By Matthew Santamaria (email@example.com)
One life event can change you forever. This is what happen to James Del Carpio. His parents are from Peru and both arrived to the United States. James was born and grew up in Queens, New York. However, the marriage would not last as they ended up getting a divorce. James witnessed his father getting physically abusive with his mother.
He would eventually grow up and meet the love of his life, Kelly. James is having a great life as he is also working in the city. However, there was one fact about his life that James would soon realize. In 2014, his cousin from Peru would tell him that his father had Huntington’s disease (HD). Through the years, he thought his father had Parkinson’s disease as the family had no prior knowledge of HD. His life would come in full circle as he would learn more about the disease.
This is a fatal genetic disorder that causes the progressive breakdown of nerve cells in the brain. It deteriorates a person’s physical and mental abilities during their prime working years and has no cure.
The symptoms of Huntington’s disease are described as having ALS, Parkinson’s and Alzheimer’s – simultaneously. It can take a person’s ability to walk, talk, and swallow. According to his mother, his father developed signs of the disease including abusive behavior. James noticed slight movements with his father but thought it was only Parkinson’s.
That next year, James wanted to be tested. His wife was along his side as it was a very long day at the clinic. Then, they met with their doctor and would find out that James tested positive for mutated HD gene. This was a very emotional time but he knew that he had to be strong.
At the time, he had three children including Kayla, Alexya, and Skyla. His wife was also pregnant with their fourth child, Mya. James and Kelly know that all four children have a 50/50 chance of inheriting the disease. James would not give up in this moment as he wanted to take action and worked closer to home because he wanted to be near his family in upstate New York and spend as much time with them as he could.
“There’s no known cure for HD, but there is hope,” said James. “As of right now I’m pre-symptomatic, which is the doctors’ way of saying it’s not if, but when I’ll experience these life-changing symptoms. They’ve inspired me to educate others and raise awareness for HD in hopes of finding a cure through social media, fundraising events, and team committees.”
James was inspired to live a healthier lifestyle after going to an HD-Fitness study in Iowa. This study would consists of people who tested positive for the gene and wanted to see if fitness can possibly prolong the disease. Since then, James has fully embraced the healthier lifestyle. This includes a balanced nutrition, clean eating, and daily physical activity. For example, he started the #StopDropandPlank4HD challenge and has an incredible reach on social media.
“I want to encourage others to drop to their forearms in a core-challenging pushup position and share that on social media, as a unique way to raise awareness for HD,” said James. “I took that mission to the Hudson Valley, hosting a live event with ArchCare at Ferncliff in Rhinebeck. It has been amazing to see this challenge grow not just nationally, but also around the world.”
He has also run in several marathons which includes New York City and Philadelphia. This also includes the Team Run HD marathon in Chicago.

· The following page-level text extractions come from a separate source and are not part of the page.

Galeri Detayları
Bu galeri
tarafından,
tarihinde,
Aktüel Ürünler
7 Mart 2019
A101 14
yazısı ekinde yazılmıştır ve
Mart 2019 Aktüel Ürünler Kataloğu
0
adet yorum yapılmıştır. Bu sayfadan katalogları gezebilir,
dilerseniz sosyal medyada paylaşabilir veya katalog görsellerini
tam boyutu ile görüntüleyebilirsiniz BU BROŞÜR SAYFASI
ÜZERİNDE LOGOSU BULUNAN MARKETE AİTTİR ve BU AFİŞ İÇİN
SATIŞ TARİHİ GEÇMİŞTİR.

James wants the ability to control his body and does not want the disease to take over. Every time that he crosses that finish line, it is a moral victory. He wants to be strong for his kids and to show them to never give up.
James is continuing getting involved more in the HD community. He spoke at the Philly Hope HD Walk and Run where he received a certificate of recognition for his dedicated service to the community and HDSA from Senator Sue Serino.
“I had no idea I was going to be honored at the walk! It was so humbling and rewarding to know that I was making a difference.”
James and Kelly have also attended last year’s Huntington’s Disease Society of America (HDSA) Convention in Los Angeles, California. He also served on the HDSA-ArchCare Team Hope Walk – Hudson Valley committee to prepare for the 3rd Annual Walk. Through it all, his family is by his side.
“My HD story is about hope,” he explains. “I’m committed to fighting and prolonging the onset of this disease for myself and others. I share my story with the hope that people who have been diagnosed with HD — or any other fatal disease — will not view it as a death sentence. It’s important to make the days count.”
He continues: “I’m still in control of my body and my mind. One day, HD will take that away from me. But it will never take away my heart or my soul. I have HD, but HD does not have me.”
Huntington’s disease is a fatal genetic disorder that causes the progressive breakdown of nerve cells in the brain. It deteriorates a person’s physical and mental abilities during their prime working years and has no cure. Each child of a parent with HD has a 50/50 chance of inheriting the faulty gene that causes Huntington’s disease. Today, there are approximately 30,000 symptomatic Americans and more than 200,000 at-risk of inheriting the disease. The symptoms of Huntington’s disease are described as having ALS, Parkinson’s and Alzheimer’s – simultaneously.
The Huntington’s Disease Society of America is the premier nonprofit organization dedicated to improving the lives of everyone affected by HD. From community services and education to advocacy and research, HDSA is the world’s leader in providing help for today and hope for tomorrow for people with HD and their families.